Abstract
The usefulness of ticlopidine in preventing re-stenosis (stent thrombosis) after percutaneous coronary intervention (PCI) is being evaluated but it has been reported that ticlopidine causes adverse effects, such as thrombotic thrombocytopenic purpure, granulocytopenia and liver failure. In July 2002, the 2 nd Emergency Safety Information Notice (Dear Dr. Letter), which gives prescribing rules and stresses the importance of blood tests, was distributed.

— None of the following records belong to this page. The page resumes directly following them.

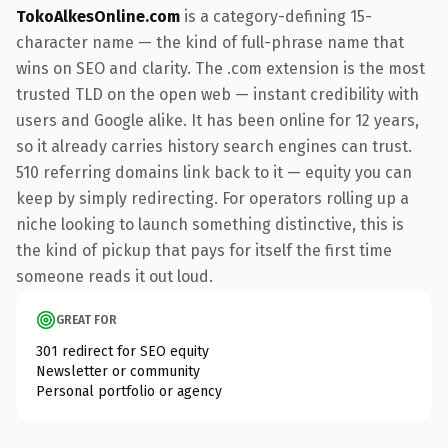
TokoAlkesOnline.com
is a category-defining 15-
character name — the kind of full-phrase name that
wins on SEO and clarity. The .com extension is the most
trusted TLD on the open web — instant credibility with
users and Google alike. It has been online for 12 years,
so it already carries history search engines can trust.
510 referring domains link back to it — equity you can
keep by simply redirecting. For operators rolling up a
niche looking to launch something distinctive, this is
the kind of pickup that pays for itself the first time
someone reads it out loud.
GREAT FOR
301 redirect for SEO equity
Newsletter or community
Personal portfolio or agency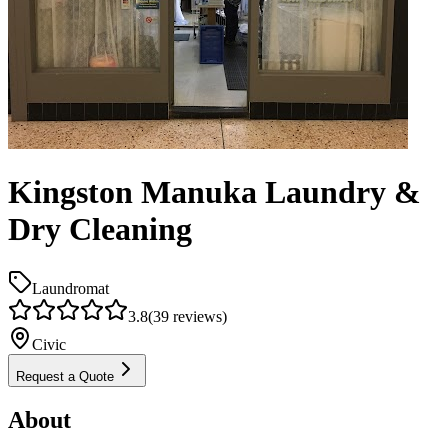
Kingston Manuka Laundry &
Dry Cleaning
Laundromat
3.8
(
39
reviews)
Civic
Request a Quote
About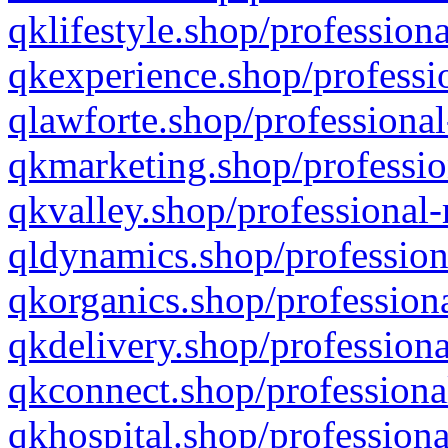
qklifestyle.shop/professiona
qkexperience.shop/professio
qlawforte.shop/professional
qkmarketing.shop/professio
qkvalley.shop/professional-
qldynamics.shop/profession
qkorganics.shop/professiona
qkdelivery.shop/professiona
qkconnect.shop/professiona
qkhospital.shop/professiona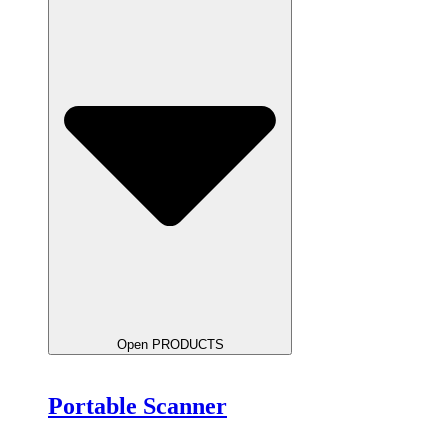
Open PRODUCTS
Portable Scanner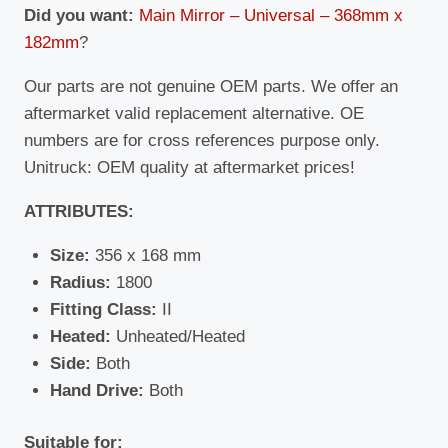
Did you want:
Main Mirror – Universal – 368mm x
182mm
?
Our parts are not genuine OEM parts. We offer an
aftermarket valid replacement alternative. OE
numbers are for cross references purpose only.
Unitruck: OEM quality at aftermarket prices!
ATTRIBUTES:
Size:
356 x 168 mm
Radius:
1800
Fitting Class:
II
Heated:
Unheated/Heated
Side:
Both
Hand Drive:
Both
Suitable for: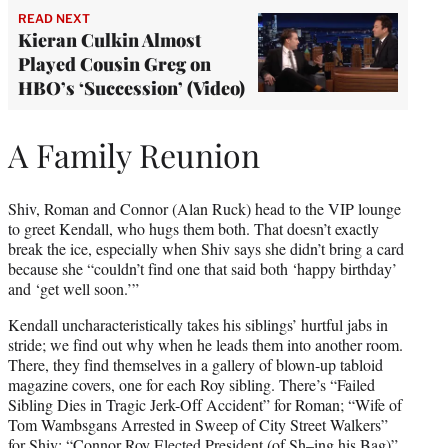
READ NEXT
Kieran Culkin Almost
Played Cousin Greg on
HBO’s ‘Succession’ (Video)
A Family Reunion
Shiv, Roman and Connor (Alan Ruck) head to the VIP lounge
to greet Kendall, who hugs them both. That doesn’t exactly
break the ice, especially when Shiv says she didn’t bring a card
because she “couldn’t find one that said both ‘happy birthday’
and ‘get well soon.’”
Kendall uncharacteristically takes his siblings’ hurtful jabs in
stride; we find out why when he leads them into another room.
There, they find themselves in a gallery of blown-up tabloid
magazine covers, one for each Roy sibling. There’s “Failed
Sibling Dies in Tragic Jerk-Off Accident” for Roman; “Wife of
Tom Wambsgans Arrested in Sweep of City Street Walkers”
for Shiv; “Connor Roy Elected President (of Sh–ing his Bag)”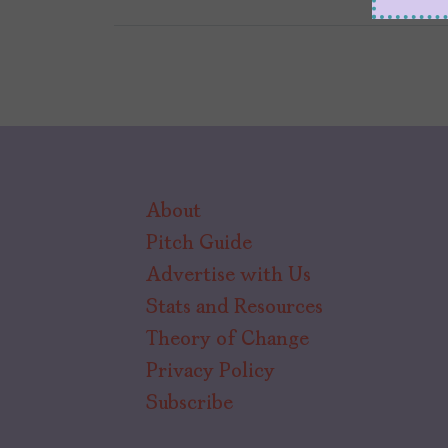
About
Pitch Guide
Advertise with Us
Stats and Resources
Theory of Change
Privacy Policy
Subscribe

However, since the stipulations in it have not been fully observed, in consultation with doctors, we made our own rules for patients taking ticlopidine PCI which are : 1. Ensure that blood tests are carried out during hospitalization, 2. Reduce administration period after PCI from four weeks to two weeks, 3. Have pharmacists provide information on adverse effects and drug information on ticlopidine. We investigated the number of prescription days, extent of conducting blood tests and manifestation of adverse effects at the time of discharge from hospital for before (n=27) and after (n=42) implementing the rules and compared the findings. We also investigated re-stenosis rates and from this determined whether there was any disadvantage in treatment with ticlopidine for before and after implementing the rules (n=23) and after (n=20).
As our findings, the frequency of carrying out blood tests improved and there was no significant rise in re-stenosis rates. These results suggest that there are no problems with treatment using ticlopidine. Furthermore, we consider our efforts to have ticlopidine used properly have been useful from the points of both safety and efficacy.